(The input Opens)

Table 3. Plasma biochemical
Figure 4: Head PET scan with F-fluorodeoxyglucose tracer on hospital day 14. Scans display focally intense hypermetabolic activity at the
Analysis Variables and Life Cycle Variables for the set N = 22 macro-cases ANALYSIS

(The input Closes)
(The input Opens)

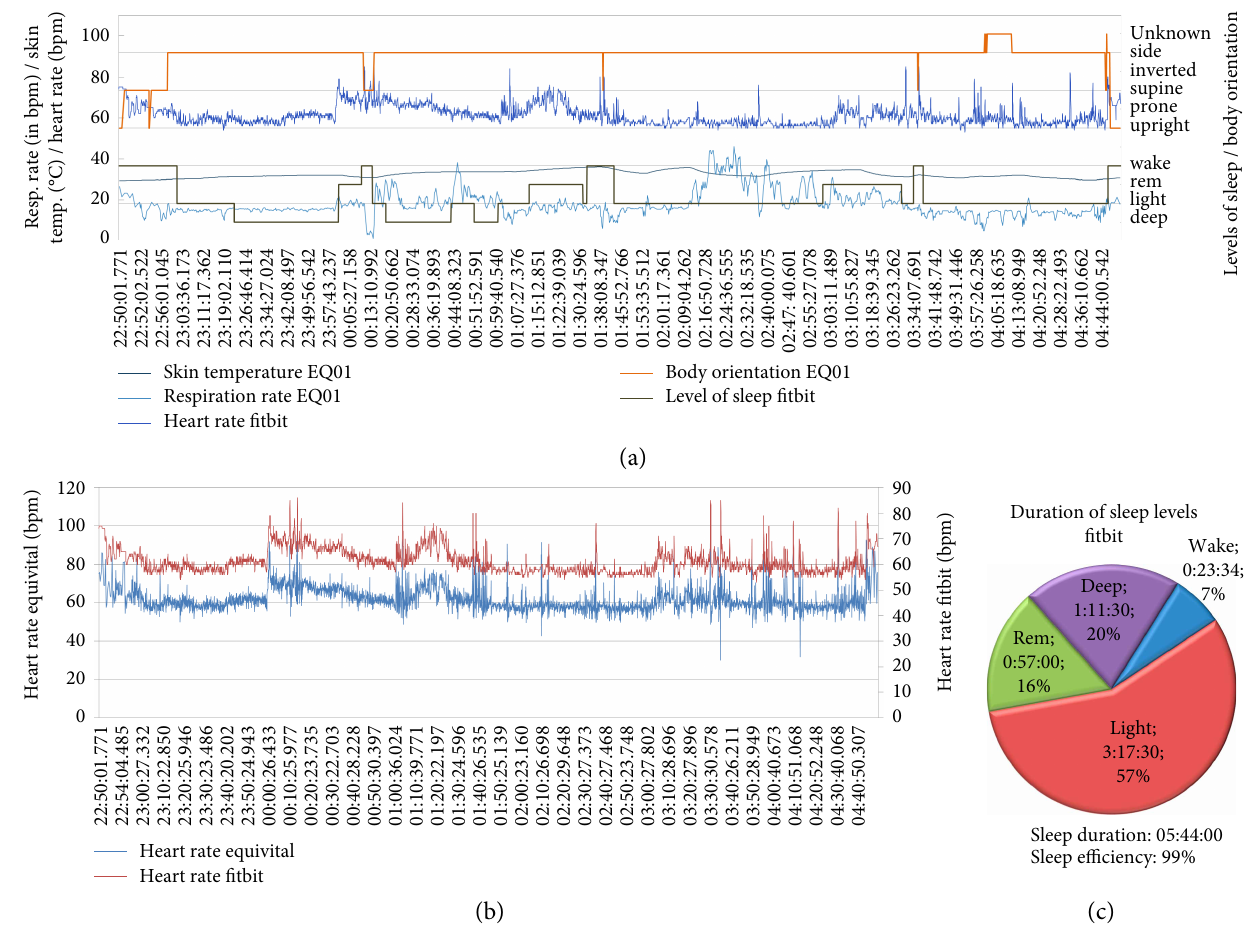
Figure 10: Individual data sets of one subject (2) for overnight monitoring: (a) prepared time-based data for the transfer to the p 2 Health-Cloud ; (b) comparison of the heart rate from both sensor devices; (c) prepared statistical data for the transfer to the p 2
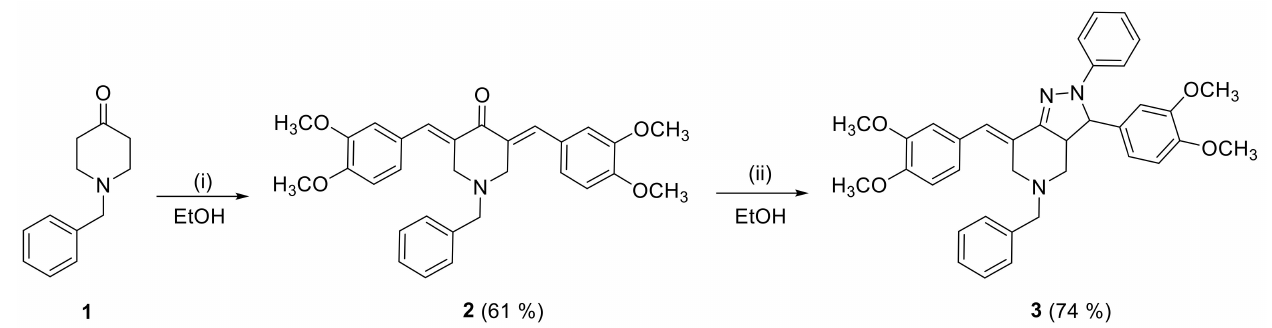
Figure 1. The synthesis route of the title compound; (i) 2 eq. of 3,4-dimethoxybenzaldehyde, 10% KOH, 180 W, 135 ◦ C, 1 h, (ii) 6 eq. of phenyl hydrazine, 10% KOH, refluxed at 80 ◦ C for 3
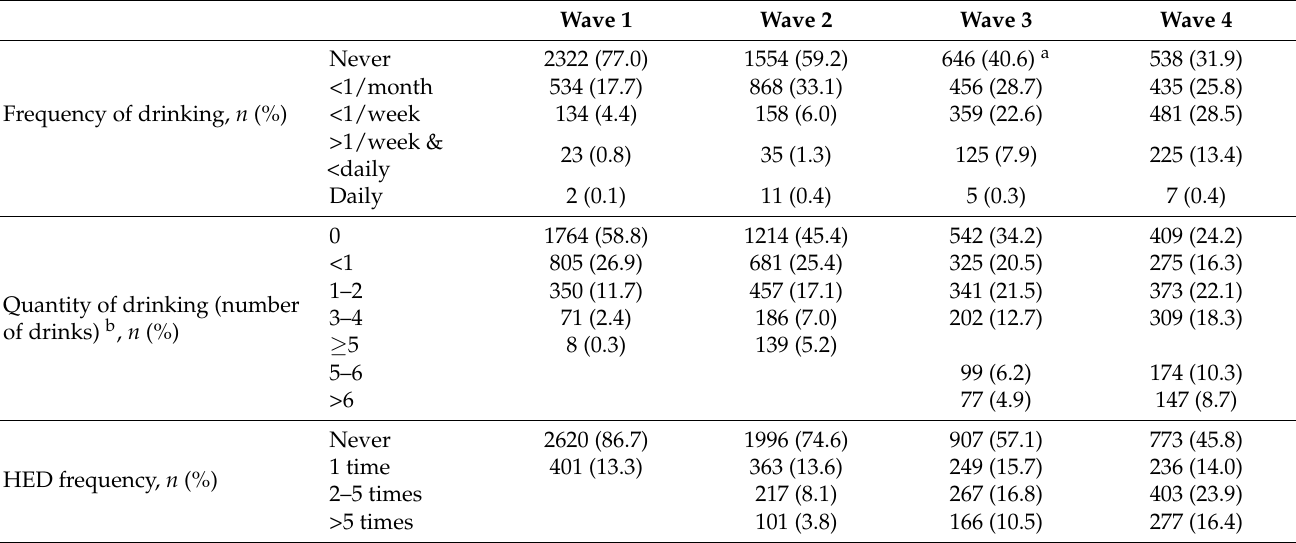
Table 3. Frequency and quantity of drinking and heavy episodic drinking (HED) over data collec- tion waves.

(The input Closes)
(The input Opens)

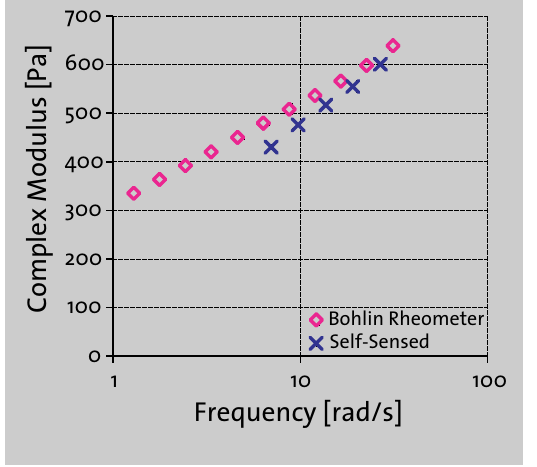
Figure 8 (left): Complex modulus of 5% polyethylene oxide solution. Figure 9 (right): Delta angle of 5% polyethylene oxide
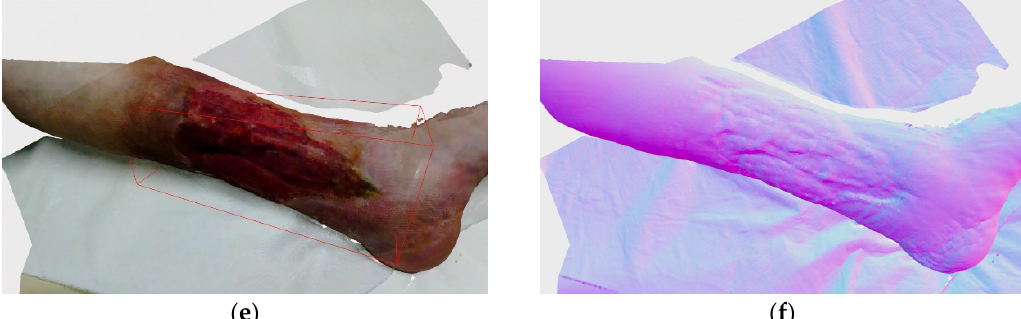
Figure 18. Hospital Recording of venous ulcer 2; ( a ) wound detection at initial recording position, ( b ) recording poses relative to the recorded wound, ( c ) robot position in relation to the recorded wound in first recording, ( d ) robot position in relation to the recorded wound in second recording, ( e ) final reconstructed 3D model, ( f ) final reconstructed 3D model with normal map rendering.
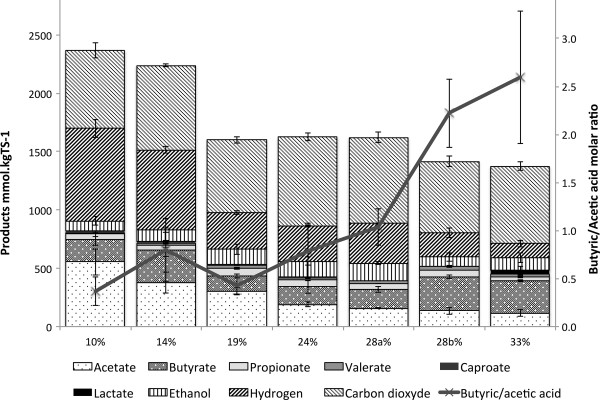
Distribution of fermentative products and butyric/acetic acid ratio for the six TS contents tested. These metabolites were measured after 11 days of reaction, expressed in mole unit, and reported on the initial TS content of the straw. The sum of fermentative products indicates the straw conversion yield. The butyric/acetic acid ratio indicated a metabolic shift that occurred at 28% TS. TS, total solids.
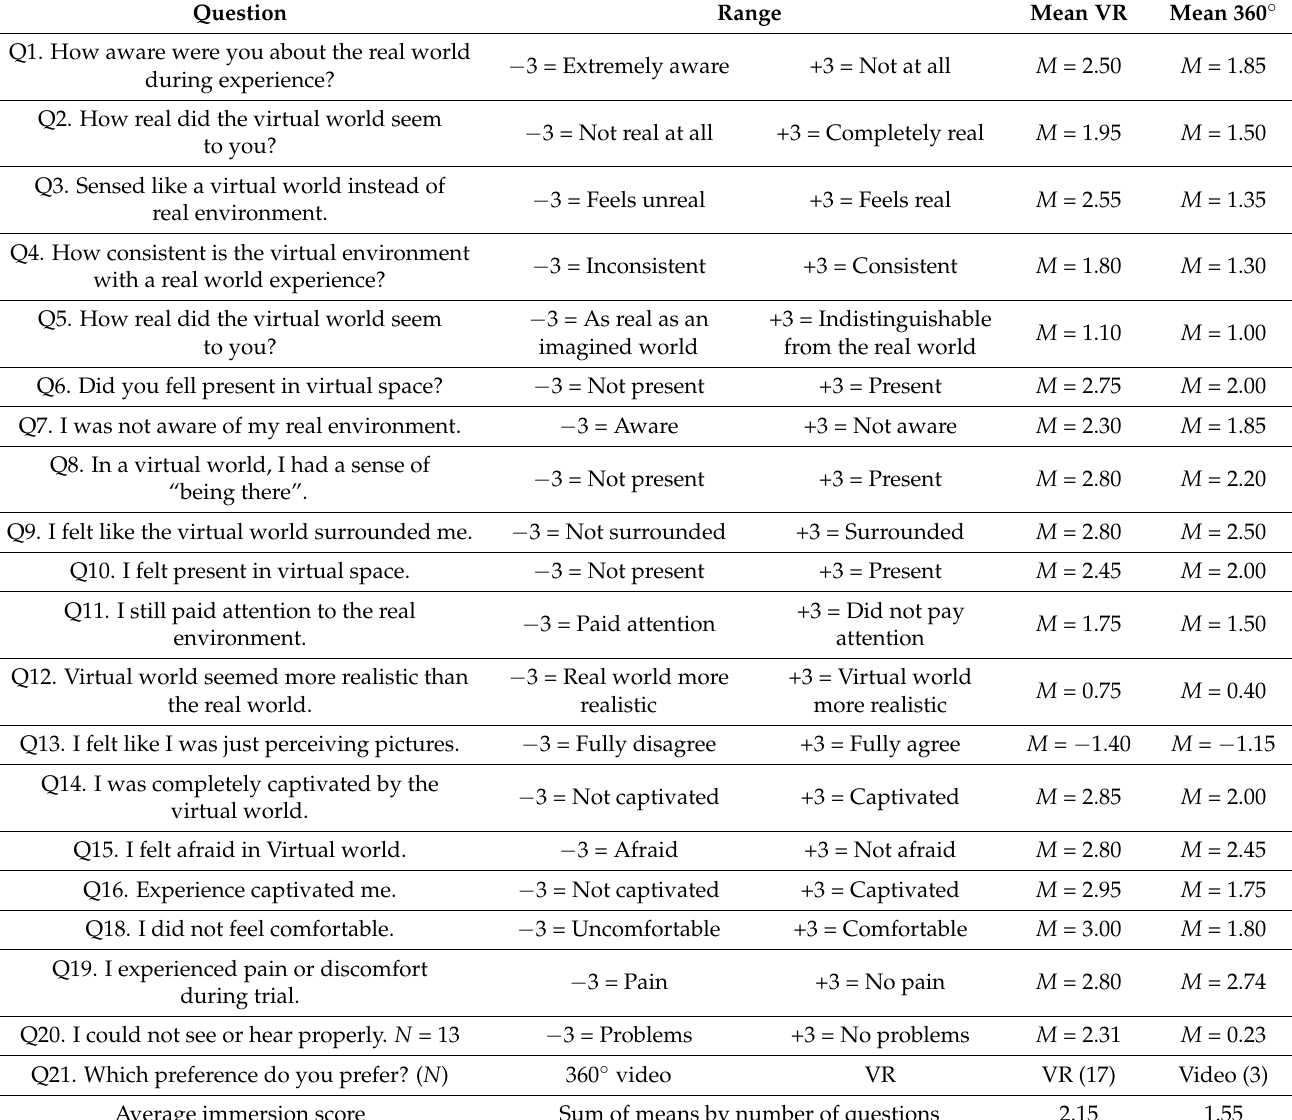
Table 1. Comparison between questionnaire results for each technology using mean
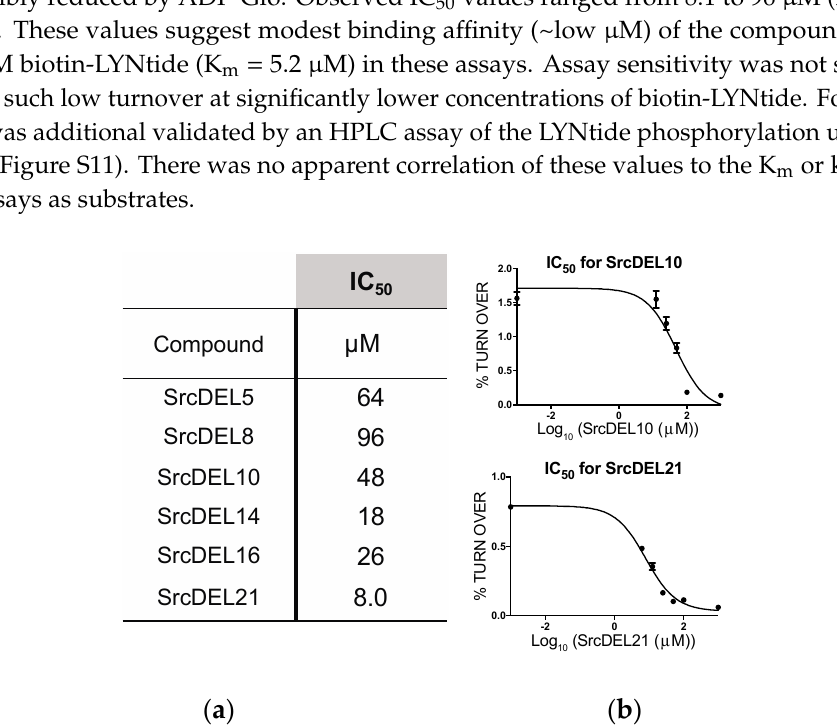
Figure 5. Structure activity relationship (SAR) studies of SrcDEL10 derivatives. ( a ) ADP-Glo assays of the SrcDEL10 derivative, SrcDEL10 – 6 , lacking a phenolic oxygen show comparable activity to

(The input Closes)

About this task
Take the entries above and copy out all lines with the string "Table".

Written answer
Table 3. Plasma biochemical
Table 3. Frequency and quantity of drinking and heavy episodic drinking (HED) over data collec- tion waves.
Table 1. Comparison between questionnaire results for each technology using mean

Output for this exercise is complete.